28 January 2009

Grand City

In my college days, when I wanted a dose of real life--separate from the enclosure of Bowdoin's quad and the sometimes stifling atmosphere therein--I headed downtown. I was an inveterate shopper anyway, having grown up in a Queens neighborhood that was hemmed in by shopping thoroughfares on all four sides. And in my grandparents' hometown of Millinocket, Maine, I loved nothing more than an idle stroll through the J.J. Newberry's on Penobscot Avenue, clutching my allowance and deliberating on that week's toy purchase.

Downtown Brunswick, in the 1980s, had two stores that were instantly familiar to me upon my freshman arrival: a J.J. Newberry's, and Grand City. Back then, Grand City was perched at the periphery of a Shop 'n Save parking lot. Years before, it had been a W.T. Grant's--and when that national chain went under, employees preserved the store and renamed it Grand City. I believe they selected this name because it allowed them to continue using the existing store signage--all they did was eliminate the "T'S" from GRANT'S, replacing it with a "D" and then a circle that held the word "City".
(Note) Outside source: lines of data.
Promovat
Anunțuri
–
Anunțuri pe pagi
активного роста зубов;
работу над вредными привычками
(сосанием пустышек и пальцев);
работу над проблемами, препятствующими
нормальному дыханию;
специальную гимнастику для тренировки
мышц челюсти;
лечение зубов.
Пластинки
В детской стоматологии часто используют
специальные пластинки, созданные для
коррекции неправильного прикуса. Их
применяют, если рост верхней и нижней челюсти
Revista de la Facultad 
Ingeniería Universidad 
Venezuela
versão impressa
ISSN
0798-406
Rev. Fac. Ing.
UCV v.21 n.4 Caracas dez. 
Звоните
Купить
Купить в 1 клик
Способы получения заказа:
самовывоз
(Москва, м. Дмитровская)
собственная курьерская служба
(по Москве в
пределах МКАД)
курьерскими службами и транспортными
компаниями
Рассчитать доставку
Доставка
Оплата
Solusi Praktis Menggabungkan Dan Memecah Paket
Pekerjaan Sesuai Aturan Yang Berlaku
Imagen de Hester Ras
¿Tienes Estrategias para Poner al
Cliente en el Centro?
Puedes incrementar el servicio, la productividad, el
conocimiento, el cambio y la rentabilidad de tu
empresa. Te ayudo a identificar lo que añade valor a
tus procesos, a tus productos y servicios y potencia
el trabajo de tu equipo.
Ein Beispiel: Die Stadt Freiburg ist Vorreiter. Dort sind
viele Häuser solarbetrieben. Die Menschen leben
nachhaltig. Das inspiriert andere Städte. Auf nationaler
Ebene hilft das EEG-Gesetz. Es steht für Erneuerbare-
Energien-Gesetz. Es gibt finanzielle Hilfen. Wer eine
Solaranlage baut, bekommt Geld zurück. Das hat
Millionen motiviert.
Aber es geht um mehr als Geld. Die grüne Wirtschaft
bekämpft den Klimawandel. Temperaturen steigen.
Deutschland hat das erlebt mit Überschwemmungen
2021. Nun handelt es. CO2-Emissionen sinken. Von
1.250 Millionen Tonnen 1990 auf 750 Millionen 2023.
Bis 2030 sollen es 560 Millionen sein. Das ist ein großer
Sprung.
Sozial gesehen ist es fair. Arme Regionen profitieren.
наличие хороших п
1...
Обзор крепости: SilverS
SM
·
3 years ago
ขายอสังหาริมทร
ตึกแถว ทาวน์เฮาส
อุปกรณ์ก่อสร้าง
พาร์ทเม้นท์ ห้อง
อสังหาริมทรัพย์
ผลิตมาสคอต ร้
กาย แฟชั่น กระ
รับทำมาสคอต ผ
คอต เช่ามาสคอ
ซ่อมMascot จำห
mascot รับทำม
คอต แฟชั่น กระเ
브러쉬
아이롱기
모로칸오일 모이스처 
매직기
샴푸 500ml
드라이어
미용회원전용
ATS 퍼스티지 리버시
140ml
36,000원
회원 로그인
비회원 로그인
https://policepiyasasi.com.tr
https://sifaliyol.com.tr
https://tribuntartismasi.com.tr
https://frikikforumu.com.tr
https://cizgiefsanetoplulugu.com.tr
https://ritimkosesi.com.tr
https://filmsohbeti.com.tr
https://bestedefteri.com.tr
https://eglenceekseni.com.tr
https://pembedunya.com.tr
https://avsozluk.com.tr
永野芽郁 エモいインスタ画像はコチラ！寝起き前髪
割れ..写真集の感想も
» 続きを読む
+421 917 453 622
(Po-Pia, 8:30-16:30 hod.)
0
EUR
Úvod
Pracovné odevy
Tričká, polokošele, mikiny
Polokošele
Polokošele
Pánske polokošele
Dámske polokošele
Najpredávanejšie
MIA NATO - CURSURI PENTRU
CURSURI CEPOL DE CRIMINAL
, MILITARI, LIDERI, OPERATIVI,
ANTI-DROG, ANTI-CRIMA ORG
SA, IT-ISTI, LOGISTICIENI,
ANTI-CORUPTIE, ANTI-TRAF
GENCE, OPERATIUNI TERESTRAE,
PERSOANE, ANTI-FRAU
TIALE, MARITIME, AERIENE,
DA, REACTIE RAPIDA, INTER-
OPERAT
Grand City was close enough to my campus home that I could easily walk it, even on a dark subzero February evening. I made that trek innumerable times. Upon arrival, one's nose would be greeted with a smell that I cannot describe. Roasted nuts mingled with merchandise and candy? Hard to say. It was a smell that triggered instantaneous shopping behavior in me, I know that.

Everything I could possibly want was in that department store. A lamp, underwear, earrings, candy, jeans, bean-bag chairs, board games, picture frames, yarn and needles, silverware, stationery, shampoo, mittens. And socks. I love buying socks, and I'm fussy about them. In Maine's climate, you need warm socks, and Grand City never disappointed--they had some kind of arrangement with a factory which meant they had piles of seconds in lots of styles. So my college-student budget could buy socks and socks. Awaiting me at the registers were memeres....French-Canadian nanas. Back then, I had no idea a) how French I really am, and b) that I had numerous distant cousins in Brunswick. No matter--I always felt like I belonged among the ladies who worked the registers, and genealogy ultimately showed me why.

After I graduated from Bowdoin, Grand City remained a go-to for setting up my first apartment in Brunswick. Some years later, the J.J. Newberry's went under, and Grand City pounced on this opportunity to get a more intown slice of real estate. (Then the Shop 'n Save overspread their original footprint.) I'd left town by then, but I return to Brunswick often enough that I was relieved to know I could still rely on Grand City's presence...for, well, socks. And whatever other bargains I might come upon. So I've remained a patron. As did a lot of Brunswick residents, especially the retirees (can't speak for College students, because by the 1990s, Brunswick's ratio of big box stores had started to soar, and Bowdoin had greatly expanded its on-campus store as well).

You know where this is going, don't you? Grand City's lease came up for renewal last fall. The owner decided that between the economic forecast and his own sense of burnout, he would have to close. Thus, yet another store that triggers deep memories for me was fated to disappear. I lament the lack of photographic evidence of places I loved to shop (Freese's and Sears in Bangor, Newberry's in Millinocket and Ellsworth, among many.) So this time I was determined to capture Grand City before its demise.

During an October 2008 visit (Parents Weekend for my daughter, talk about rites of passage!), I ranged all over Grand City and took pictures without anyone even noticing. I wondered if maybe I was not the first. Whatever the case, the longer I snapped away, the more tearful I became. It's not the store, my friends. It's the ghostly presence of my mom and my nana and so many others of a generation that is sliding away. The objects they would be drawn to in a place like this...so many things. The community that existed because this mercantile is what it is.

The photos haunt me. They comfort me with what they captured, but they also sadden me. I won't caption them because geezum, I have blathered enough, and you can go ahead and get whatever you would like out of them. I already have.


 



 

 
 
 
 



 


 
 
 
As I stood here for the last picture I took, I could almost hear the word: Goodbye.
 
 
 

1 comment:

Anonymous said...

Happened upon your well written memory of Brunswick’s J.J.Newberry, and Grand City.
It was a true pleasure reading the words you so well placed that flooded my head with memories.